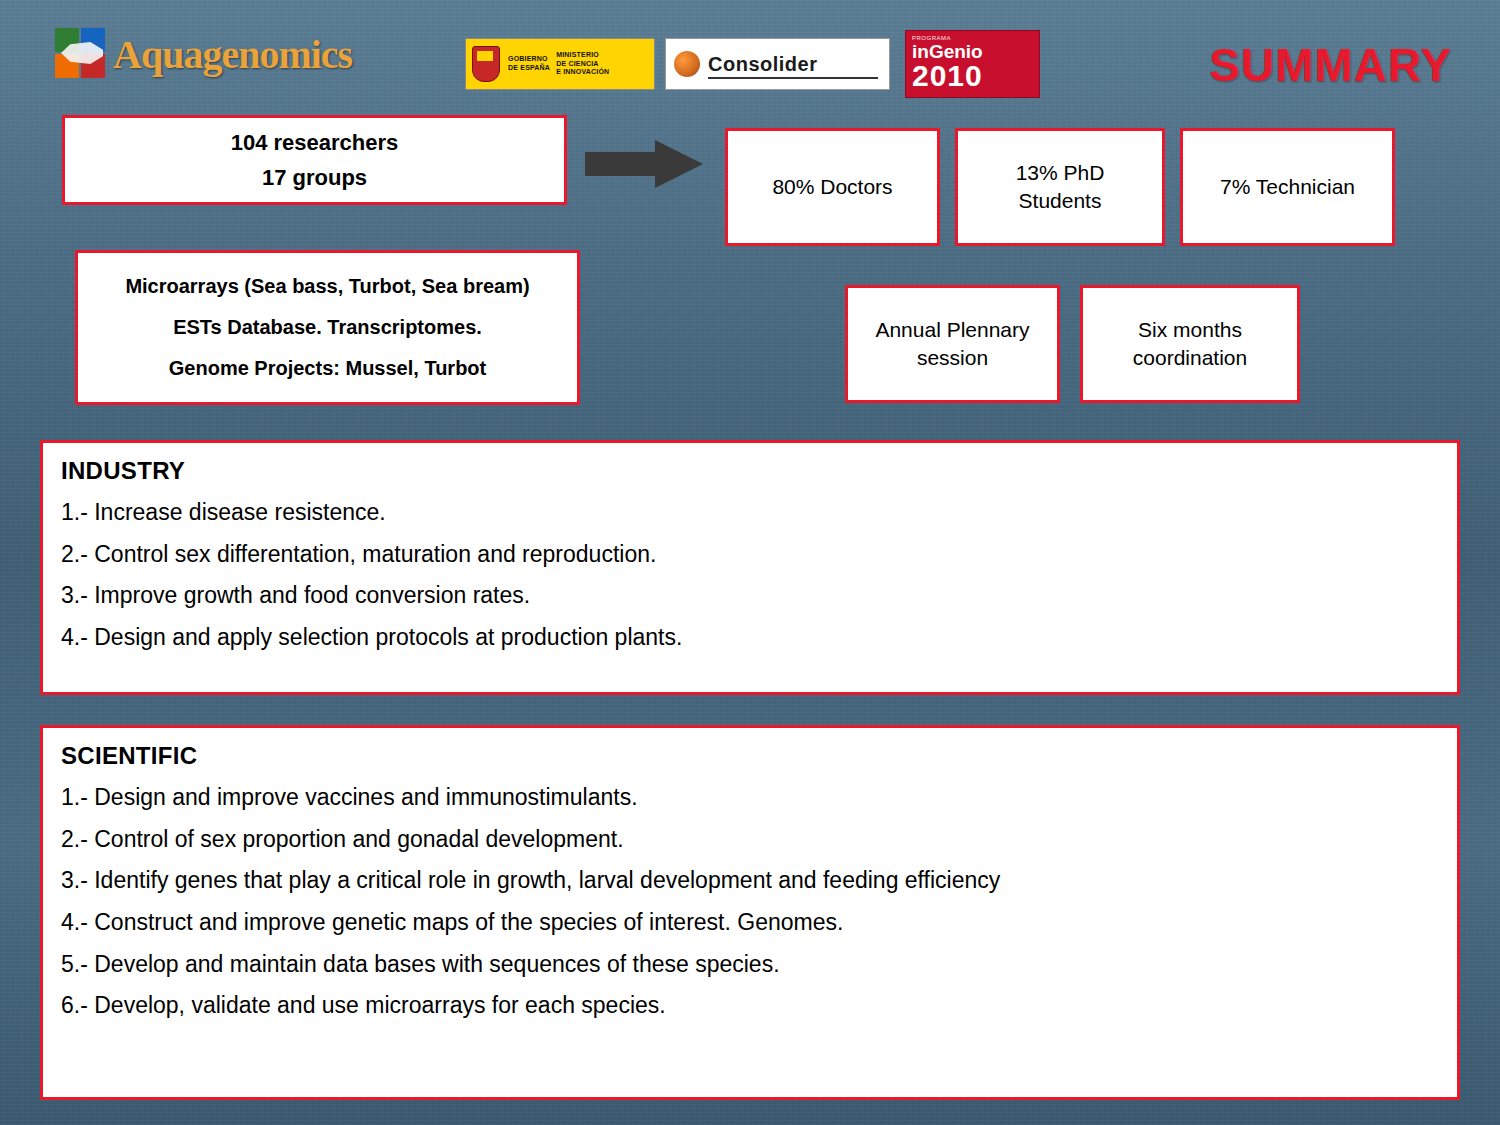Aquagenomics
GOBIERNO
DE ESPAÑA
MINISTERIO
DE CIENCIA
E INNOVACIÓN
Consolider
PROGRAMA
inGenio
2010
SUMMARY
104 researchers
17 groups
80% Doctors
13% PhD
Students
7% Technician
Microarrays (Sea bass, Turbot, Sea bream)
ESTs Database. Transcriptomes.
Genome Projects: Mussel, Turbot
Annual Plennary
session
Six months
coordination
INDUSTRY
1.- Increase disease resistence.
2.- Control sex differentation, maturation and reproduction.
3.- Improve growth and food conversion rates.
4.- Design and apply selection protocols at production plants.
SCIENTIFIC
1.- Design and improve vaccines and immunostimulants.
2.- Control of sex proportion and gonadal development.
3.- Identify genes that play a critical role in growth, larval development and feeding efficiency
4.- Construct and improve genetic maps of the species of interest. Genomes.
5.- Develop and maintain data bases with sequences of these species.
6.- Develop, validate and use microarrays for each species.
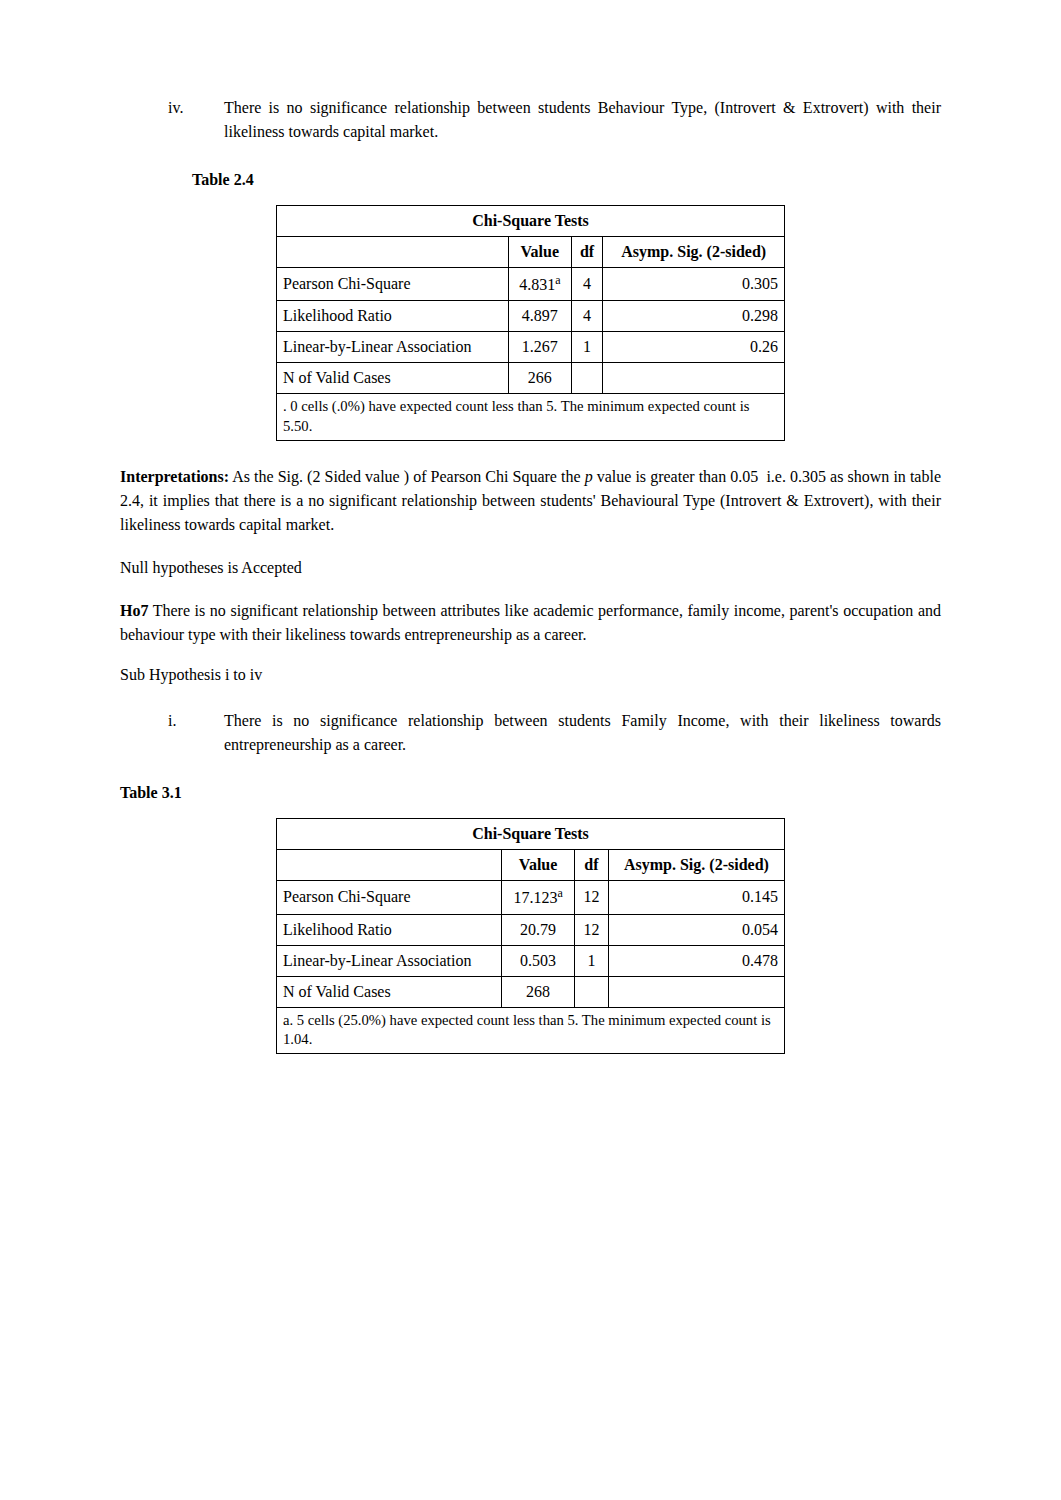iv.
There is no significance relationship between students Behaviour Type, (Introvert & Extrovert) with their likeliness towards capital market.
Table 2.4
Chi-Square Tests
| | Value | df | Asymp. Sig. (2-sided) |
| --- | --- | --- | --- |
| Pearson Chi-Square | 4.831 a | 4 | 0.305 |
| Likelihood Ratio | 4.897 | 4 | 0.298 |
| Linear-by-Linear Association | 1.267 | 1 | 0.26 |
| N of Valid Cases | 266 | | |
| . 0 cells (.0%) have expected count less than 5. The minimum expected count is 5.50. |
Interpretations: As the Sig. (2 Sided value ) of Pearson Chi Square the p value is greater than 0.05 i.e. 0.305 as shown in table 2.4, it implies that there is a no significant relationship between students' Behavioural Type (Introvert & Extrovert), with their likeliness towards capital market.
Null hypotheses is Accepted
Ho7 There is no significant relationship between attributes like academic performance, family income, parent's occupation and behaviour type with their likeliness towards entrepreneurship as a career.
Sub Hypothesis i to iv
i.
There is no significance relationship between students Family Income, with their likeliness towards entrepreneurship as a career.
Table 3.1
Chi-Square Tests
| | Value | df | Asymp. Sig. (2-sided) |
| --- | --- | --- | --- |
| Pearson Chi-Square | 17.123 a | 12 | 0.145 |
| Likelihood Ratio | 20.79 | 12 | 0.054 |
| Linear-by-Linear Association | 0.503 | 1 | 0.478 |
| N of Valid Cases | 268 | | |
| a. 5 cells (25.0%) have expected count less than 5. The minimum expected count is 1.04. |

● ● ●

• [ABOUT THIS TASK]: State the number of lines above that include "Introvert", and nothing further.

• [WRITTEN SOLUTION]: 2